Im Jahr 1989 hatte der Stadtrat die Verlängerung der U3-Nord beschlossen, 2004 starteten die Arbeiten, im Dezember 2010 konnte die neue Strecke eröffnet werden. Beim Richtfest auf dem zukünftigen Bahnsteig im U-Bahnhof Moosach nannte Baureferentin Rosemarie Hingerl beeindruckende Zahlen über die fast zwei Kilometer zwischen Olympia-Einkaufszentrum und Moosach: 260.000 Kubikmeter Boden wurden abgetragen, etwa 80.000 Kubikmeter Beton gegossen und 12.000 Tonnen Stahl verbaut. 14 Monate lang wühlte sich eine 700 Tonnen schwere Maschine, der so genannte Hydroschild, wie ein „stählerner Maulwurf“ durch den Untergrund.
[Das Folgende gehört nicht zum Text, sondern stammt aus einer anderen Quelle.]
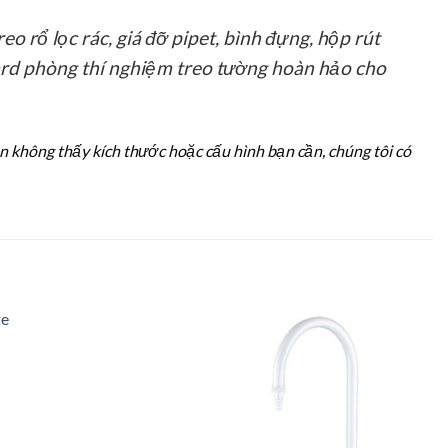
 rổ lọc rác, giá đỡ pipet, bình đựng, hộp rút
oard phòng thí nghiệm treo tường hoàn hảo cho
n không thấy kích thước hoặc cấu hình bạn cần, chúng tôi có
Add to
Add to
wishlist
wishlist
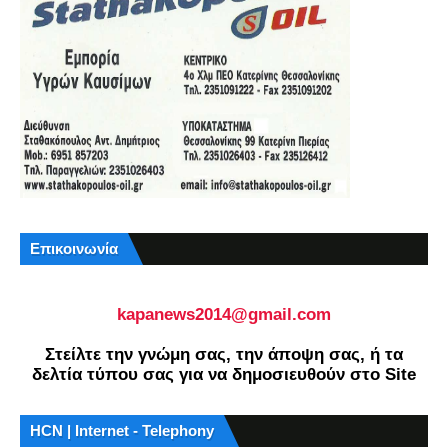
Επικοινωνία
kapanews2014@gmail.com
Στείλτε την γνώμη σας, την άποψη σας, ή τα
δελτία τύπου σας για να δημοσιευθούν στο Site
HCN | Internet - Telephony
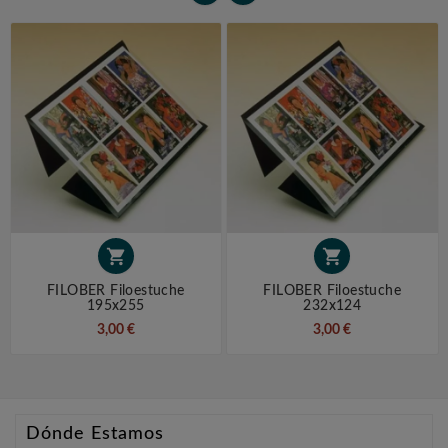


FILOBER Filoestuche
FILOBER Filoestuche
195x255
232x124
3,00 €
3,00 €
Dónde Estamos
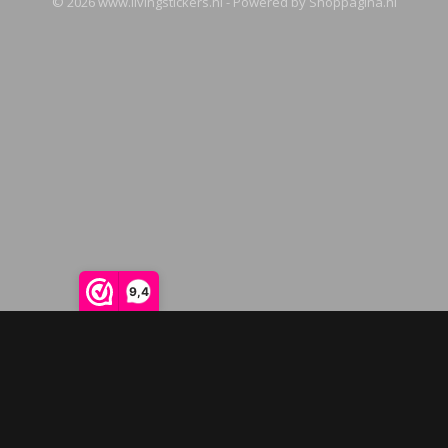
© 2026 www.livingstickers.nl - Powered by Shoppagina.nl
9,4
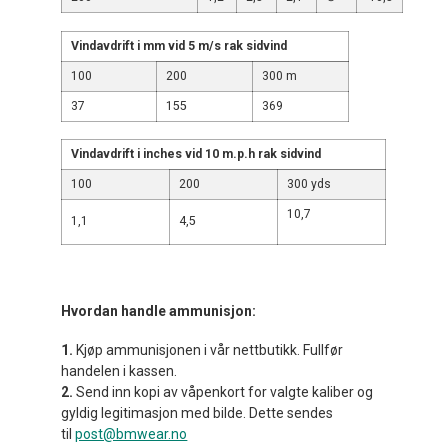
Vindavdrift i mm vid 5 m/s rak sidvind
100
200
300 m
37
155
369
Vindavdrift i inches vid 10 m.p.h rak sidvind
100
200
300 yds
10,7
1,1
4,5
Hvordan handle ammunisjon:
1.
Kjøp ammunisjonen i vår nettbutikk. Fullfør
handelen i kassen.
2.
Send inn kopi av våpenkort for valgte kaliber og
gyldig legitimasjon med bilde. Dette sendes
til
post@bmwear.no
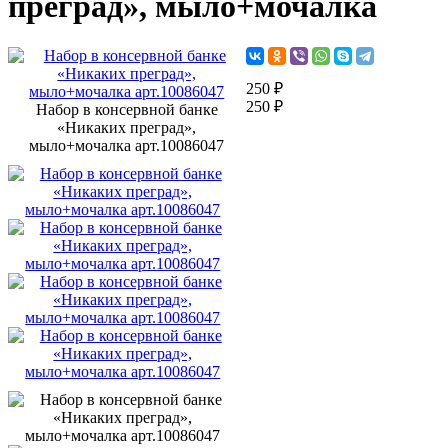
преград», мыло+мочалка
250 ₽
250 ₽
Набор в консервной банке
«Никаких преград»,
мыло+мочалка арт.10086047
Ingenieurtechnisch besonders anspruchsvoll war der Knotenpunkt Moosach: mit Abstell- und Wendeanlage für die U-Bahnzüge und der darüberliegenden zweigeschossigen Park & Ride-Anlage für etwa 300 PKWs. Außerdem wurde hier unter den Gleisanlagen der Deutschen Bahn gebaut, während der Bahnbetrieb uneingeschränkt lief.
Bis zum Herbst 2009 waren bereits die Rohbauarbeiten der beiden Bahnhöfe weitestgehend abgeschlossen. Parallel dazu begannen der Innenausbau und die Arbeiten zur Betriebsausrüstung: die Installation der Rolltreppen und Aufzüge, die Verkleidung der Decken und Wände, die technische Ausstattung der Betriebsräume.
Rund 180 Millionen Euro investierte die Stadt München gemeinsam mit dem Bund und dem Freistaat Bayern in den Ausbau dieser U-Bahn-Strecke und der beiden Bahnhöfe. Für die Einwohner des Münchner Nordwestens entstand damit eine schnelle Anbindung an das S-Bahn-Netz, insbesondere an die Flughafen-Linie S1. Auch bietet die Neubaustrecke Fahrgästen aus Moosach eine attraktive Schnellbahnverbindung Richtung Olympiapark, Schwabing und in die Innenstadt.